Goal of the exercise – Rewrite the records below with "absolute pixels" changed to "pixel units" and everything else left as it is. Leave the pictures out of your answer.

Records provided –
-----
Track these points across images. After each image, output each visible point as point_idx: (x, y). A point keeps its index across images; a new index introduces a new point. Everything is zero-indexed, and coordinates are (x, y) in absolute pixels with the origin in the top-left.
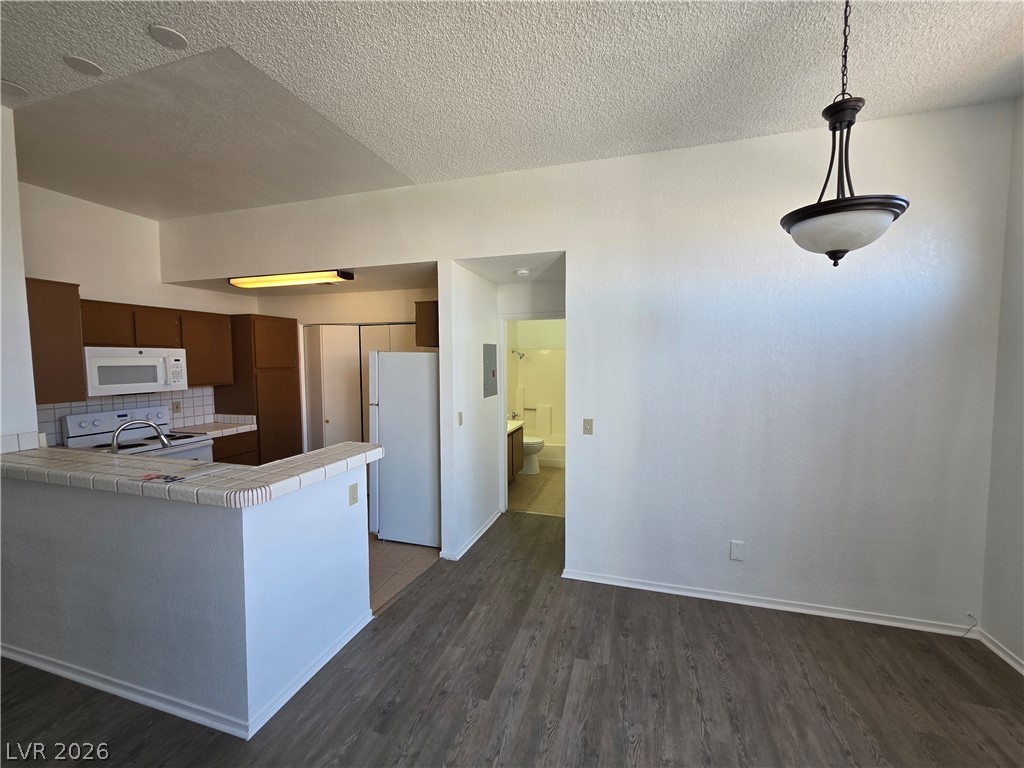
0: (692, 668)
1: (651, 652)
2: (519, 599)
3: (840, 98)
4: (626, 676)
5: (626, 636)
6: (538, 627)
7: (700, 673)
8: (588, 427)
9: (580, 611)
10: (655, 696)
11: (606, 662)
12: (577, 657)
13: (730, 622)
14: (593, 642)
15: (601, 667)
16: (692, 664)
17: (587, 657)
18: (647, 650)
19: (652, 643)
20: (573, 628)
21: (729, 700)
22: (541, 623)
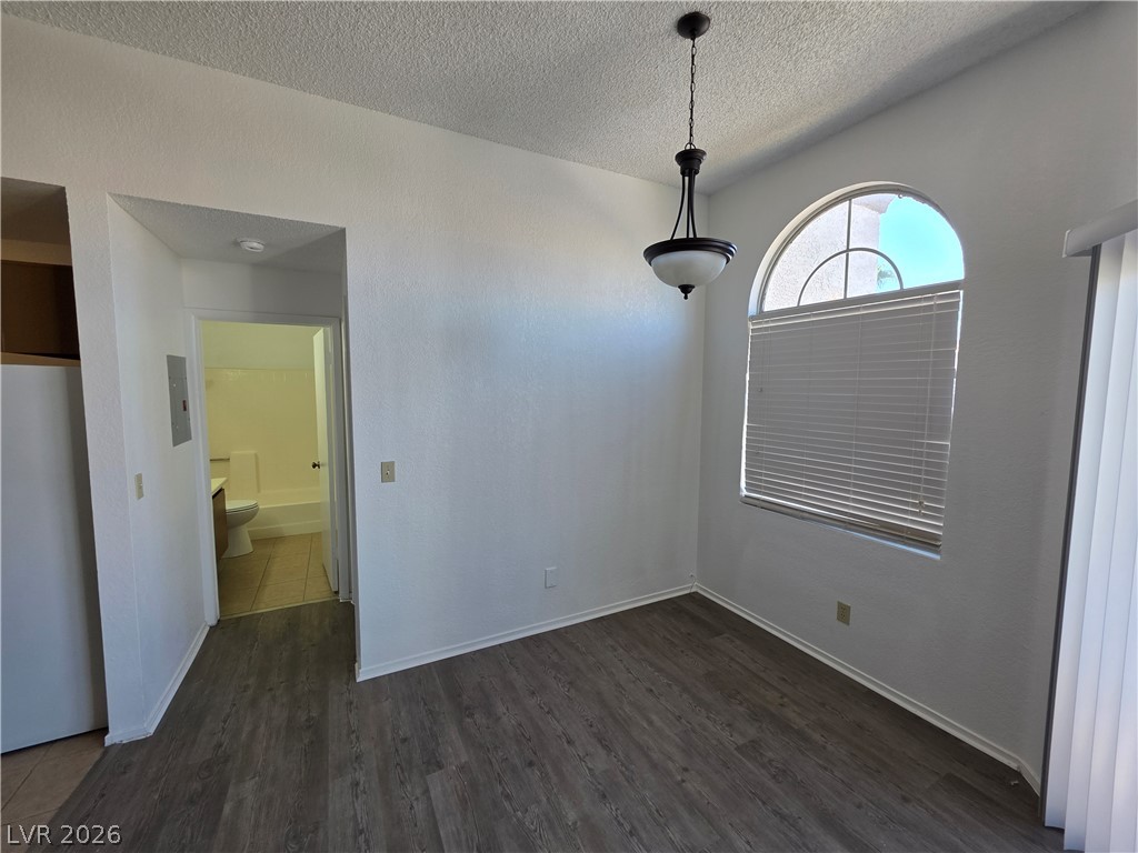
-----
Answer for the task –
Track these points across images. After each image, output each visible point as point_idx: (x, y). A point keeps its index across images; a new index introduces a new point. Everything is zero-indexed, and coordinates are (x, y) in pixel units with the origin in the top-left.
0: (692, 668)
1: (651, 652)
2: (519, 599)
3: (840, 98)
4: (626, 676)
5: (626, 636)
6: (538, 627)
7: (700, 673)
8: (588, 427)
9: (580, 611)
10: (655, 696)
11: (606, 662)
12: (577, 657)
13: (730, 622)
14: (593, 642)
15: (601, 667)
16: (692, 664)
17: (587, 657)
18: (647, 650)
19: (652, 643)
20: (573, 628)
21: (729, 700)
22: (541, 623)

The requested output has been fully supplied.